WHAT YOU HAVE TO DO: The string "Specifies" may appear in lines of the listing. Report each line where it does.

PROVIDED MATERIAL:
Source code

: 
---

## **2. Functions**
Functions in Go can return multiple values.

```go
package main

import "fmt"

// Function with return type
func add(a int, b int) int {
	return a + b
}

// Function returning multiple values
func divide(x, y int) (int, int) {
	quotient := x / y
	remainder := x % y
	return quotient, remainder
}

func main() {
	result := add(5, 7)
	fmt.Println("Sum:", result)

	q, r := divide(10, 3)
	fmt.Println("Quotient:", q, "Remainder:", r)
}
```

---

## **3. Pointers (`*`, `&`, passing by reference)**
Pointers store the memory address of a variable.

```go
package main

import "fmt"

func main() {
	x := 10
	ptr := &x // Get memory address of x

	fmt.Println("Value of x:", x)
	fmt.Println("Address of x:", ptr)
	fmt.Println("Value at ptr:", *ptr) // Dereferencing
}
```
* * *
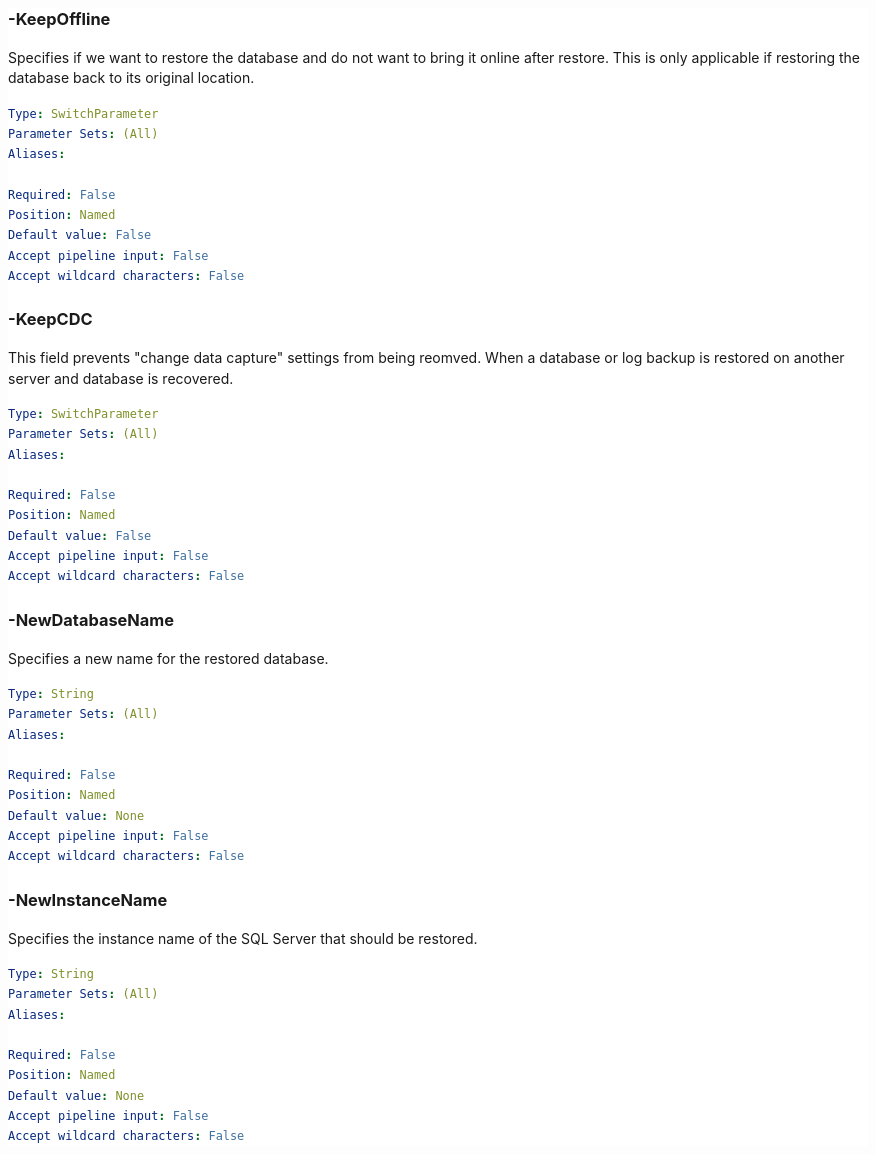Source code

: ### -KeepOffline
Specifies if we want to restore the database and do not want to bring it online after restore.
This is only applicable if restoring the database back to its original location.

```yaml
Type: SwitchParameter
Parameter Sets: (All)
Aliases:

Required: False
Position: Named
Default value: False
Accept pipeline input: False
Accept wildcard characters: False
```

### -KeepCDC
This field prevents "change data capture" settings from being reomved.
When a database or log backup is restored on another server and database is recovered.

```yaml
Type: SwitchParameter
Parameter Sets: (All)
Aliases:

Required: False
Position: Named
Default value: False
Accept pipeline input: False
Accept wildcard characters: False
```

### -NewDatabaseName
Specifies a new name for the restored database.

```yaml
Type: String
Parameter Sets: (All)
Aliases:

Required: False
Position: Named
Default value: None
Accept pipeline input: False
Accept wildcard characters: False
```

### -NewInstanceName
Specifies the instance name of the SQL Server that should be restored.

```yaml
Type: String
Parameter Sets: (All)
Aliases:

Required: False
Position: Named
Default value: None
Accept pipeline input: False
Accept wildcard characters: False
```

EXERCISE RESPONSE:
Specifies if we want to restore the database and do not want to bring it online after restore.
Specifies a new name for the restored database.
Specifies the instance name of the SQL Server that should be restored.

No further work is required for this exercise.